EXERCISE INSTRUCTIONS: Reproduce exactly the lines that run from the start of the records below to the line with "One of the most", inclusive.

RECORDS FOR THE EXERCISE:
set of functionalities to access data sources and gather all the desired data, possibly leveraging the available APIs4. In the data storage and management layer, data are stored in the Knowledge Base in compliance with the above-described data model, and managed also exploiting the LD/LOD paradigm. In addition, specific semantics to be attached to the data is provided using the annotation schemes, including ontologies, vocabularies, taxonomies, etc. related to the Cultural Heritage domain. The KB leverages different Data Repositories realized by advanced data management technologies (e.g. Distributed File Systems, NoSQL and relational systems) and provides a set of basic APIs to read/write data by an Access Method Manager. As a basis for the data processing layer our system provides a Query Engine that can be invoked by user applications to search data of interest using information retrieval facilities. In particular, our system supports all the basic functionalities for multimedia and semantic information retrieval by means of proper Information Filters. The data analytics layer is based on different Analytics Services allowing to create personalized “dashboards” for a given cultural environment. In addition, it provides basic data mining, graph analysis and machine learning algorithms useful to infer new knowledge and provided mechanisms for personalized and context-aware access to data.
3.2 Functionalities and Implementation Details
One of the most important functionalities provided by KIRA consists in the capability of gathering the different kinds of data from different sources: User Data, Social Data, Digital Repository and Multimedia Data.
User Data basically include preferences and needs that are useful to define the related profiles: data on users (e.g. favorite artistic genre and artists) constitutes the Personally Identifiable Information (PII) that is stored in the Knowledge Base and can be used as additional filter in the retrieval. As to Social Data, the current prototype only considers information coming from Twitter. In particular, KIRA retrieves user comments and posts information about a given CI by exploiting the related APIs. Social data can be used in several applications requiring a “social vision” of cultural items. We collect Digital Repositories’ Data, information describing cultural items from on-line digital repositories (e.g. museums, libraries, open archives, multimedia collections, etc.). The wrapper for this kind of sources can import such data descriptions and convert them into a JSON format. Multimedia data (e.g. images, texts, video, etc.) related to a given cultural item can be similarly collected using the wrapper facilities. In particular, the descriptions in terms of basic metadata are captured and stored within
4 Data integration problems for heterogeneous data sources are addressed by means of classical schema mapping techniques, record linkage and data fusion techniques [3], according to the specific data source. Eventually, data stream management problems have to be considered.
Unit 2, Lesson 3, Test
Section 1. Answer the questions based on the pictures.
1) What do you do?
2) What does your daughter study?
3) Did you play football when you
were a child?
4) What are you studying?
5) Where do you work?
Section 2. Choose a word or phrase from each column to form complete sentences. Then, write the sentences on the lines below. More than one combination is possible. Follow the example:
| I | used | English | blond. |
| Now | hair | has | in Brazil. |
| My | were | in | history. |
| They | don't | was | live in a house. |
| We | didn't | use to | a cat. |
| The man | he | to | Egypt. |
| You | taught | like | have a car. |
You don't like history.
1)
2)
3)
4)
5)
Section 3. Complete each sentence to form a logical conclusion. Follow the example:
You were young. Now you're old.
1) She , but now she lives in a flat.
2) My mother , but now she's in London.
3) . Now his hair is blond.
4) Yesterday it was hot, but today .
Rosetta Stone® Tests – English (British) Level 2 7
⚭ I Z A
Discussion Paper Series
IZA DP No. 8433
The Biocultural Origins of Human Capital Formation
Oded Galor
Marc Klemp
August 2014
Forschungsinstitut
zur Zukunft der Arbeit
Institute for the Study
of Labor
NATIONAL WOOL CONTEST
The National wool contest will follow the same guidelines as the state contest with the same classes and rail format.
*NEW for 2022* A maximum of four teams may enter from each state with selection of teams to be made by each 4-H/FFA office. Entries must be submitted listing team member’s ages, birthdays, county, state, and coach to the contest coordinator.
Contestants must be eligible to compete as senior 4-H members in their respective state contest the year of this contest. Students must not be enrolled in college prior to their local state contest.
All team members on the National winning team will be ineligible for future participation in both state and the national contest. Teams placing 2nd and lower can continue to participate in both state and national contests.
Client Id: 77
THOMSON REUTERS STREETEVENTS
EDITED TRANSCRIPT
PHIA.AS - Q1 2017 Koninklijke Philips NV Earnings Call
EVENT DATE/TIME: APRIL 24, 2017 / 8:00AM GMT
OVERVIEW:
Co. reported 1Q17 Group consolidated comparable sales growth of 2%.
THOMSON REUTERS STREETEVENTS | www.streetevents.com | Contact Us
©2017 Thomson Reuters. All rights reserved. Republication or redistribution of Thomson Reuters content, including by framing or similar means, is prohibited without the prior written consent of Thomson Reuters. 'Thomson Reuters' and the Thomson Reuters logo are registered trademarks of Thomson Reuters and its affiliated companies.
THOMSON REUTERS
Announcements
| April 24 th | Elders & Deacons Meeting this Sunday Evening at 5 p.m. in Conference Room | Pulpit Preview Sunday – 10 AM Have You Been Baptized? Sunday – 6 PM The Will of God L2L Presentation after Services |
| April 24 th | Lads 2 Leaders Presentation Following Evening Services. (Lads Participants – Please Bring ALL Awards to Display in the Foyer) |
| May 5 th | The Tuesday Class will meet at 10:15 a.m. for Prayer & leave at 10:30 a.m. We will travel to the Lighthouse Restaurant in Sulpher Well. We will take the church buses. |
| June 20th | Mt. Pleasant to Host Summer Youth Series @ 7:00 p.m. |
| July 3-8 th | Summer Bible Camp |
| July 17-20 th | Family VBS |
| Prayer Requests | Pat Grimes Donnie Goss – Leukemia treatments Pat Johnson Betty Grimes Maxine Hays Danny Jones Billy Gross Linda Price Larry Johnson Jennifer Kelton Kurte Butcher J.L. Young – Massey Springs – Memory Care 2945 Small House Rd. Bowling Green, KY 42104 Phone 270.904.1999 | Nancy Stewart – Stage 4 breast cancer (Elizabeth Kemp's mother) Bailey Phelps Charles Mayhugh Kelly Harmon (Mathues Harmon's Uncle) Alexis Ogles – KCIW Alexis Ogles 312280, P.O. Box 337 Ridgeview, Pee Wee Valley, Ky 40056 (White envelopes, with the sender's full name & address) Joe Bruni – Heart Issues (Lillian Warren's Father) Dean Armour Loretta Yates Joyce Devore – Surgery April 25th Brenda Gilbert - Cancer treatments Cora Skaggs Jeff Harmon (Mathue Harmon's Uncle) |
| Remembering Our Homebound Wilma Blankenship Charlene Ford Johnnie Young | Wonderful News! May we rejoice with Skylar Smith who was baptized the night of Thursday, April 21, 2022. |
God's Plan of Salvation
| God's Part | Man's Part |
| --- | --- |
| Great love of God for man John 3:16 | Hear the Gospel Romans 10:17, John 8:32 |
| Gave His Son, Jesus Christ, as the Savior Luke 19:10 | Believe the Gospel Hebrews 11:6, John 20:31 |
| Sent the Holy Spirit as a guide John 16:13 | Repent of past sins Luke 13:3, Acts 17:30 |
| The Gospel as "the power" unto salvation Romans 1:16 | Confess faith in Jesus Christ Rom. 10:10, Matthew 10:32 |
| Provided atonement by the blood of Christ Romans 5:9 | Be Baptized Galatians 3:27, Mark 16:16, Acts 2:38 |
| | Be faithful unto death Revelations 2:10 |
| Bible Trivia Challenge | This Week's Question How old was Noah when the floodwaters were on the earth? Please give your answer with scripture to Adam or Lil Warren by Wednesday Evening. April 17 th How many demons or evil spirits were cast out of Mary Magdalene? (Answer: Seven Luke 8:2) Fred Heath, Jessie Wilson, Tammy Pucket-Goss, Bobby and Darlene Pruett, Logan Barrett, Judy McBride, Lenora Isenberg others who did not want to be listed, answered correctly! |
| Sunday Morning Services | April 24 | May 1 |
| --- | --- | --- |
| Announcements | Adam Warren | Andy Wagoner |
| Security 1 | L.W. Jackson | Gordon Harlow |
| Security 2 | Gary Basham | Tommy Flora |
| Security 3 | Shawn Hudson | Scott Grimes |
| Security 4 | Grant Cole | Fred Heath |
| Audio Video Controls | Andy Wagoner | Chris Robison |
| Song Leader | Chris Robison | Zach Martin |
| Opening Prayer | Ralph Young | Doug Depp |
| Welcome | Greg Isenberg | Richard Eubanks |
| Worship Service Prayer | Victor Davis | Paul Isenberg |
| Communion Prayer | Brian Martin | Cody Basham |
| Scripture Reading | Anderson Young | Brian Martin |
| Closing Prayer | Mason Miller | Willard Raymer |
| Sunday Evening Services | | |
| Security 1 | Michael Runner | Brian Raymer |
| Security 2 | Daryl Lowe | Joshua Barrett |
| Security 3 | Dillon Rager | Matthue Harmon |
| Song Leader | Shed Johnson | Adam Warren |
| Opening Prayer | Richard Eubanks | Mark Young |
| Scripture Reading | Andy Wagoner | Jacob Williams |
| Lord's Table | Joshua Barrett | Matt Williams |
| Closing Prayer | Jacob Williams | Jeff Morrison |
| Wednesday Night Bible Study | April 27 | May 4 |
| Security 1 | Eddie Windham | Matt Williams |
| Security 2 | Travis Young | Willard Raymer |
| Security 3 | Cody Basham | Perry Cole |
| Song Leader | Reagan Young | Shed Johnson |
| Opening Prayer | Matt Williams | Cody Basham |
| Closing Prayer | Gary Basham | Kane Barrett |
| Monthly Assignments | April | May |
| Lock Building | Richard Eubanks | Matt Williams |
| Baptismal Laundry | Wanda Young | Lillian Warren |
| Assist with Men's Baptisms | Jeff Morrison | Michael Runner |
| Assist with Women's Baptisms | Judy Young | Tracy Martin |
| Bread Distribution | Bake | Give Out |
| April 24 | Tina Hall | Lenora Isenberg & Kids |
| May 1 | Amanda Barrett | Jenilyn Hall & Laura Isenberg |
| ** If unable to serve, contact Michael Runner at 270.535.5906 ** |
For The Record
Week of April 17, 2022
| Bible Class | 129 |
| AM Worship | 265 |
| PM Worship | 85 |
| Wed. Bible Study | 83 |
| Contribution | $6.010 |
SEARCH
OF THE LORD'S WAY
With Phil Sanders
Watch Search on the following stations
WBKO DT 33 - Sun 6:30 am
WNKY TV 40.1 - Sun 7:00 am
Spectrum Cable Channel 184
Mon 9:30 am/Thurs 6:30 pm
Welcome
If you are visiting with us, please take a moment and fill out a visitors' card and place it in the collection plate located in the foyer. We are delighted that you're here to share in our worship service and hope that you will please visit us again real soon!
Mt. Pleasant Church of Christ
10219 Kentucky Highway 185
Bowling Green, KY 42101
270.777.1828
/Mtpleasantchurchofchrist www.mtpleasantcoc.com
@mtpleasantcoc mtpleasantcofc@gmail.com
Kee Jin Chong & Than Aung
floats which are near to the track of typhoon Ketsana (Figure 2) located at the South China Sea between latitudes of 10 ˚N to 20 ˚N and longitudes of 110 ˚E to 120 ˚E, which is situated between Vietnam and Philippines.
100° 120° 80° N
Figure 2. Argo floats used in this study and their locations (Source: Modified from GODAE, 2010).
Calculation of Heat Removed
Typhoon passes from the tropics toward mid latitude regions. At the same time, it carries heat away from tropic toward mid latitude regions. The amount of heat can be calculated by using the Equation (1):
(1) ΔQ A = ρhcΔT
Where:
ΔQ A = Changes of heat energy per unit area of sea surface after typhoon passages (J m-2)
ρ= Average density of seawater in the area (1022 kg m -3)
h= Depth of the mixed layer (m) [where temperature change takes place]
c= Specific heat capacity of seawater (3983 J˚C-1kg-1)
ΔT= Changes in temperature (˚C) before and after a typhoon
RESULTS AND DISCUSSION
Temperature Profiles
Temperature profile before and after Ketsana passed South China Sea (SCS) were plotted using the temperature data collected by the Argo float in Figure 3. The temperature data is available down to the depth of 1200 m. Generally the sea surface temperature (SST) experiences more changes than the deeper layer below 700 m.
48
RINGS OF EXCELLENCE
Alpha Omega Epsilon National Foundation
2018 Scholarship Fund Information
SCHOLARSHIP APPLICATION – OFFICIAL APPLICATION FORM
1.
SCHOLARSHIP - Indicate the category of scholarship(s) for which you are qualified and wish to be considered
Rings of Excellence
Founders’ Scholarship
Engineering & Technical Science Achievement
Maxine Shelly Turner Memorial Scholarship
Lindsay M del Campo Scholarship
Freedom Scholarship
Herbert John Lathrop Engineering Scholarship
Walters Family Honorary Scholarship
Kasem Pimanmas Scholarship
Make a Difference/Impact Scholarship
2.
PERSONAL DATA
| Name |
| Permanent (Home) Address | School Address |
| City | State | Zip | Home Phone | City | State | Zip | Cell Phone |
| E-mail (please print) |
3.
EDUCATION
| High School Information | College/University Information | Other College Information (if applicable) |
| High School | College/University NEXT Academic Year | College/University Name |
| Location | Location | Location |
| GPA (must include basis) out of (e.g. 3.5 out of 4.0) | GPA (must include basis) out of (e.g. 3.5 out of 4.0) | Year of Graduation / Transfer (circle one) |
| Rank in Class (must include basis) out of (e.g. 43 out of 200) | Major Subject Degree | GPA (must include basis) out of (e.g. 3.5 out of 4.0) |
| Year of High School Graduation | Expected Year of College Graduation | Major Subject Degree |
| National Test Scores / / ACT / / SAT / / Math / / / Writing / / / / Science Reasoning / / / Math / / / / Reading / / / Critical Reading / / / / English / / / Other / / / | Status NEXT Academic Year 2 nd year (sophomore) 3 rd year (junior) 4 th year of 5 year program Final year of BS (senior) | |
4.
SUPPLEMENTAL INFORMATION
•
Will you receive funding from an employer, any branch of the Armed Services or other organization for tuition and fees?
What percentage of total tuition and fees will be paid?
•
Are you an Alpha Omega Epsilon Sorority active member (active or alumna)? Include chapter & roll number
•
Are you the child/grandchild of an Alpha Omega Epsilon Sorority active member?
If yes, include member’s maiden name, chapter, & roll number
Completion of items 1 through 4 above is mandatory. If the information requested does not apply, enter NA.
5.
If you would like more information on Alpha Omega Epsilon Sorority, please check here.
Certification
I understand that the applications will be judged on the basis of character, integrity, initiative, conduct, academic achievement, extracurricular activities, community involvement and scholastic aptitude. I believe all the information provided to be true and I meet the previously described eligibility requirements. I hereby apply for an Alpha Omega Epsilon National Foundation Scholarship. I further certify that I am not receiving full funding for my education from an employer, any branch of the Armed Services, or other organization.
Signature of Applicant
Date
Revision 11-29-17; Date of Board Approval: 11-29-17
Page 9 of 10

COMPLETED TASK:
set of functionalities to access data sources and gather all the desired data, possibly leveraging the available APIs4. In the data storage and management layer, data are stored in the Knowledge Base in compliance with the above-described data model, and managed also exploiting the LD/LOD paradigm. In addition, specific semantics to be attached to the data is provided using the annotation schemes, including ontologies, vocabularies, taxonomies, etc. related to the Cultural Heritage domain. The KB leverages different Data Repositories realized by advanced data management technologies (e.g. Distributed File Systems, NoSQL and relational systems) and provides a set of basic APIs to read/write data by an Access Method Manager. As a basis for the data processing layer our system provides a Query Engine that can be invoked by user applications to search data of interest using information retrieval facilities. In particular, our system supports all the basic functionalities for multimedia and semantic information retrieval by means of proper Information Filters. The data analytics layer is based on different Analytics Services allowing to create personalized “dashboards” for a given cultural environment. In addition, it provides basic data mining, graph analysis and machine learning algorithms useful to infer new knowledge and provided mechanisms for personalized and context-aware access to data.
3.2 Functionalities and Implementation Details
One of the most important functionalities provided by KIRA consists in the capability of gathering the different kinds of data from different sources: User Data, Social Data, Digital Repository and Multimedia Data.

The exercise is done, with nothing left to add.